This article proposes a critique of "militant democracy," defined as the legal restriction of democratic freedoms for the purpose of insulating democratic regimes from the threat of being overthrown by legal means. The argument we advance is that this conceptual framework is inadequate for addressing the problem it is meant to solve, since restricting the freedom of its supposed "enemies" may make democracy more prone to authoritarian abuse, rather than less, in the long run. To demonstrate this, we first turn to the theory of militant democracy, both in its earliest articulations by Karl Loewenstein and Carl Schmitt, and in the more recent theoretical literature on this topic. In the second part, we show that the inherent arbitrariness of militant democracy has been reflected in a concrete expansion in the range of targets to which the logic of militant democracy has been applied: from fascism during the inter-war years, to communism during the Cold War, up to several forms of religious practice in the present day. Those who are for democracy cannot allow themselves to be caught in the dangerous contradiction of using the means of dictatorship to defend democracy. One must remain faithful to one's flag even when the ship is sinking; and in the abyss one can only carry the hope that the ideal of freedom is indestructible, and the more deeply it sinks the more it will one day return to life with greater passion.Hans Kelsen (1932)
Much is said of the danger to liberty from the Army program for deporting and detaining these citizens of Japanese extraction. But a judicial construction of the due process clause that will sustain this order is a far more subtle blow to liberty than the promulgation of the order itself. A military order, however unconstitutional, is not apt to last longer than the military emergency. Even during that period a succeeding commander may revoke it all. But once a judicial opinion rationalizes such an order to show that it conforms to the Constitution, or rather rationalizes the Constitution to show that the Constitution sanctions such an order, the Court for all time has validated the principle of racial discrimination in criminal procedure and of transplanting American citizens. The principle then lies about like a loaded weapon ready for the hand of any authority that can bring forward a plausible claim of an urgent need. Every repetition imbeds that principle more deeply in our law and thinking and expands it to new purposes.Justice Robert Jackson, dissent, Korematsu v. the United States 1 Homeland security is not a temporary measure just to meet one crisis. Many of the steps we have now been forced to take will become permanent in American life. They represent an understanding of the world as it is, and dangers we must guard against perhaps for decades to come. I think of it as the new normalcy.
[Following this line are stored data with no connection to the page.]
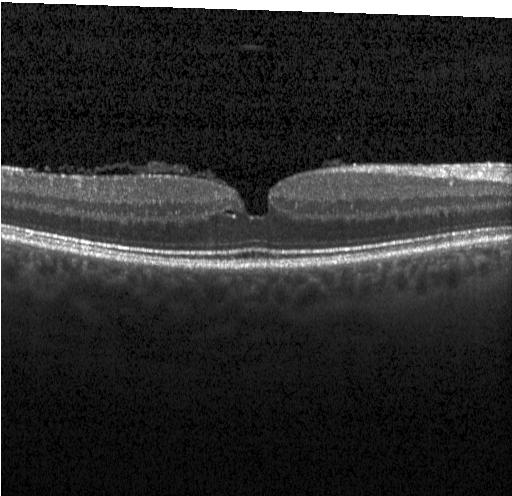 OCT B-scan.
OCT finding: diabetic macular edema.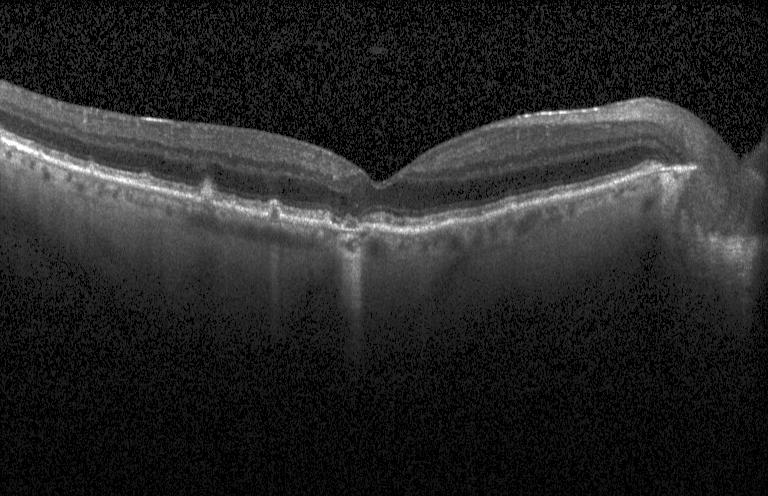 Finding: sub-RPE drusenoid deposits.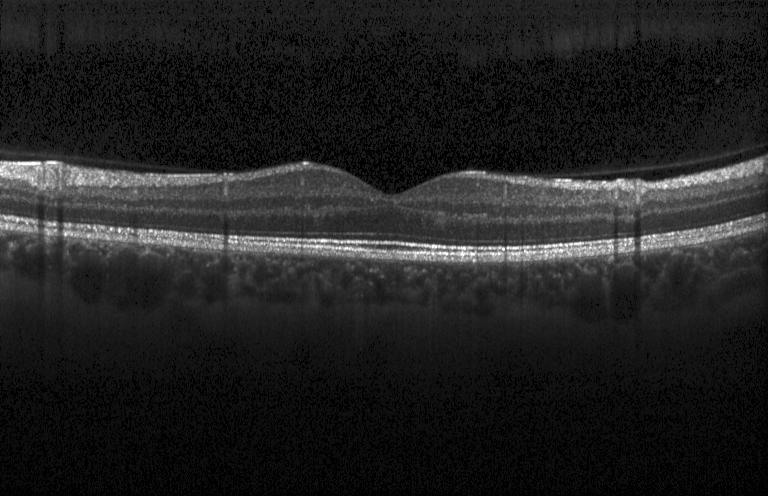 Retinal OCT cross-section — Finding: neither CNV, DME, nor drusen.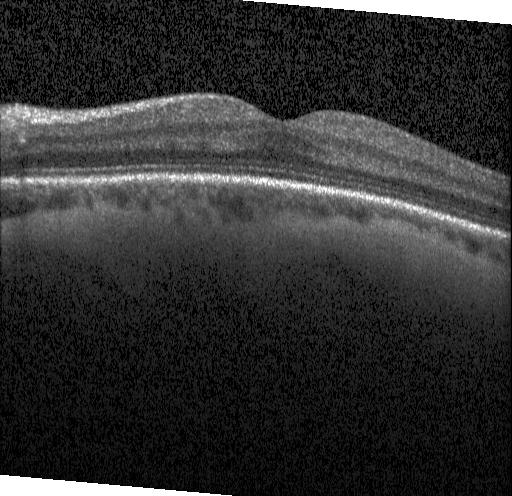

Finding: no CNV, no DME, and no drusen.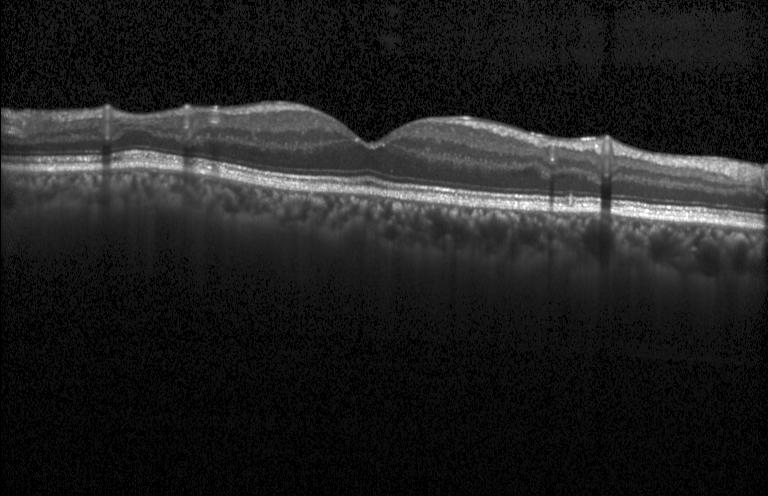 Spectral-domain OCT B-scan: neither choroidal neovascularization, diabetic macular edema, nor drusen.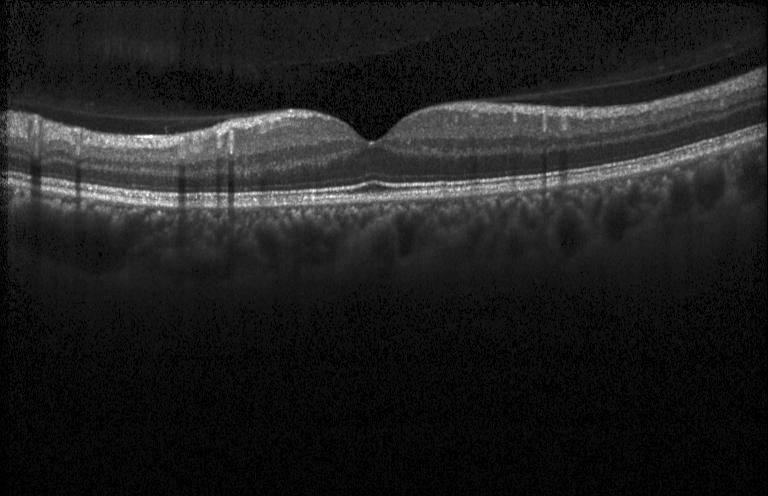

Heidelberg Spectralis, OCT line scan, macular scan, spectral-domain optical coherence tomography — No choroidal neovascularization, diabetic macular edema, or drusen.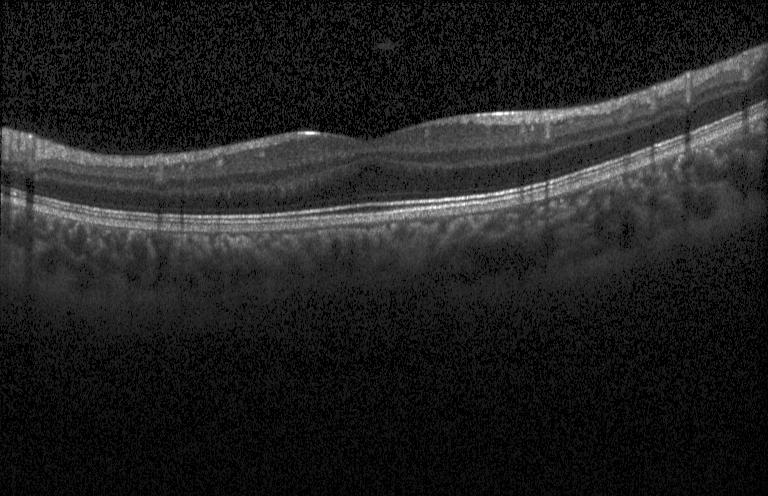
Retinal OCT cross-section. Spectral-domain OCT. Through the macula.
Diagnosis: no CNV, DME, or drusen.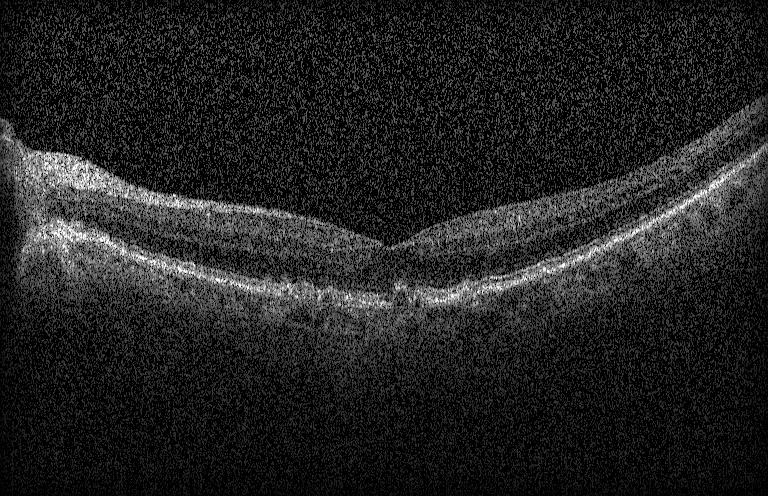
OCT B-scan; centered on the fovea
Finding: CNV.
Vice President Richard Cheney 2Five years after September 11, the troubled relationship between constitutionalism and exceptional emergency powers has become a familiar trope in legal and political theory. Issues such as the legal status of emergencies, the aggrandizement of executive power, and the relative desirability of "norming the exception" are once more on the map. 3 As the above quotations demonstrate (albeit from opposite perspectives), concepts such as emergency powers, the norm, and the exception are not confined to the realm of political philosophy; they are central features of our political world, without which the recent development and prospects of constitutional democracy, in the United States and elsewhere, cannot be fully assessed. 4 If permanent emergency powers are part the "new normalcy" referred to by Vice President Cheney, then it is important to think critically about this central category in political life. This article hopes to contribute to this task by engaging with both the theoretical basis of different understandings of emergencies and the consequences of concrete applications of various models.